Summers at the Apache Drugstore
A six-year-old's paradise: comic books, milkshakes on professional mixers, and early-morning breakfasts with the drugstore cowboys of Mesa.
For those born in recent decades, it is hard to imagine how different the world was in the late 1940s and early 1950s. When school let out for the summer, Dad would travel from the dense, humid political machinery of Washington, D.C. back to the agricultural rhythm of Mesa, Arizona. There, Great-Grandpa Clifford spent his medical school breaks working in the family pharmacy, the Apache Drug, where Dad "also hung out a lot".
A mid-century drugstore served as the primary civic and social hub of the town, complete with a soda fountain and a bustling cigar counter. Dad remembered the thrill of going to the store at 4:00 AM with his grandfather, Great-Great-Grandpa George. While the men prepared the store for the day, Dad would "sit on the floor behind the cigar counter, read comic books (at the time five to ten cents) and drink milk shakes which I made myself on real professional mixers". Those mixers (heavy, chrome-plated machines) were the industrial engines of American childhood.

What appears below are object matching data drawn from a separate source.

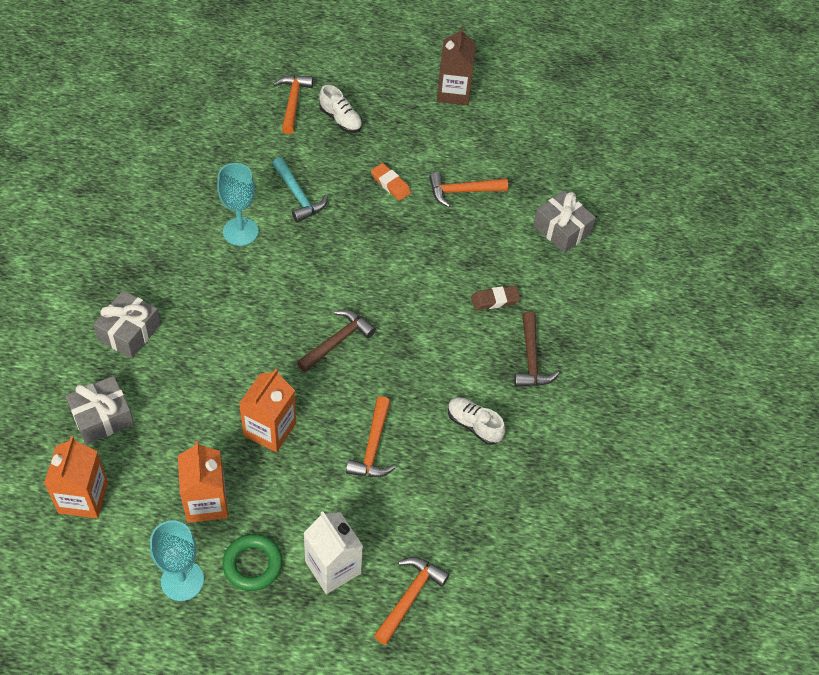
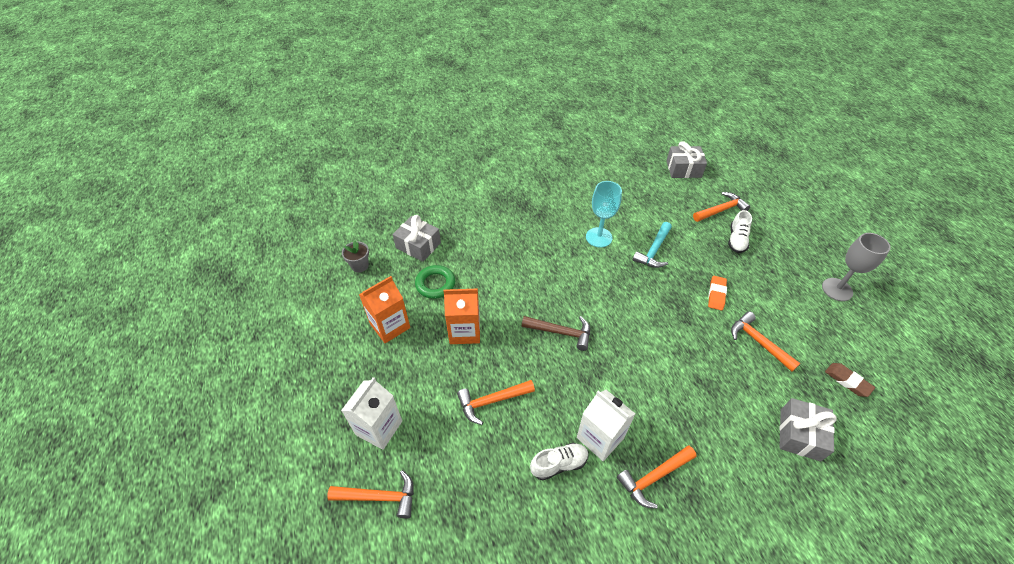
camera: 65 degrees right, 5 degrees down
(83, 498) = (360, 265): orange carton -> grey flower pot
(129, 332) = (484, 226): grey gift -> grey gift (683, 169)
(182, 580) = (327, 343): turquoise goblet -> none
(252, 564) = (357, 376): green ring -> green ring (435, 284)
(453, 92) = (837, 289): brown carton -> grey goblet
(470, 377) = (600, 437): none -> white carton
(474, 425) = (559, 464): white shoe -> white shoe turned 60 degrees clockwise
(495, 300) = (684, 418): brown eraser -> brown eraser (847, 381)
(531, 359) = (654, 477): brown hammer -> orange hammer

Once a week, they went in even earlier, around 2:30 AM, to let in the floor waxer, who had to "roll up the long, black, chain-like mat behind the counter" to strip and wax the floors. On those mornings, Great-Great-Grandpa George would take him over to a restaurant to have "a ham and eggs breakfast".
By 5:00 AM, before the desert heat became oppressive, the local politicians and ranchers would arrive to map out the town's business. Mesa was still heavily agricultural, driven by cotton prices and water rights. Dad recalled, "Grandpa Goodman was quite prominent in Mesa City politics. He had a whole crowd of buddies, no doubt the revered city fathers, who gathered at his soda fountain from about 0500 on and drank coffee, most of them wearing felt cowboy hats".
Great-Grandpa Clifford "always said that this was where the phrase 'drugstore cowboy' came from," but Dad later learned "that most of them really were ranchers and farmers". Great-Great-Grandpa George would cook them breakfast, and they would "talk, it seemed to me, without end". Discussing crop yields and city zoning fell flat for a six-year-old. Dad was at an age "when one cannot understand why anyone would want to sit around and talk, especially about such incredibly boring subjects," so he "just explored the shelves in the store, or sat behind the cigar case and read the many comic books and magazines that the drugstore had on display".

When he wasn't in the pharmacy, he explored Main Street, annoying the other store owners because of his habit of "incredibly incessantly posing questions". His favorite target was the Sprouse-Rite store three doors east of the drug store, whose owner "introduced me to the concept of elbow grease, as well as to left-handed monkey wrenches". He also frequented the O.S. Stapley store a little west of the Apache Drug. Dad noted that he wasn't mischievous or ill-mannered; it was simply that "lots of reports got back to my grandfather, but were only passed on to me when I was a teenager and thus better able to take criticism".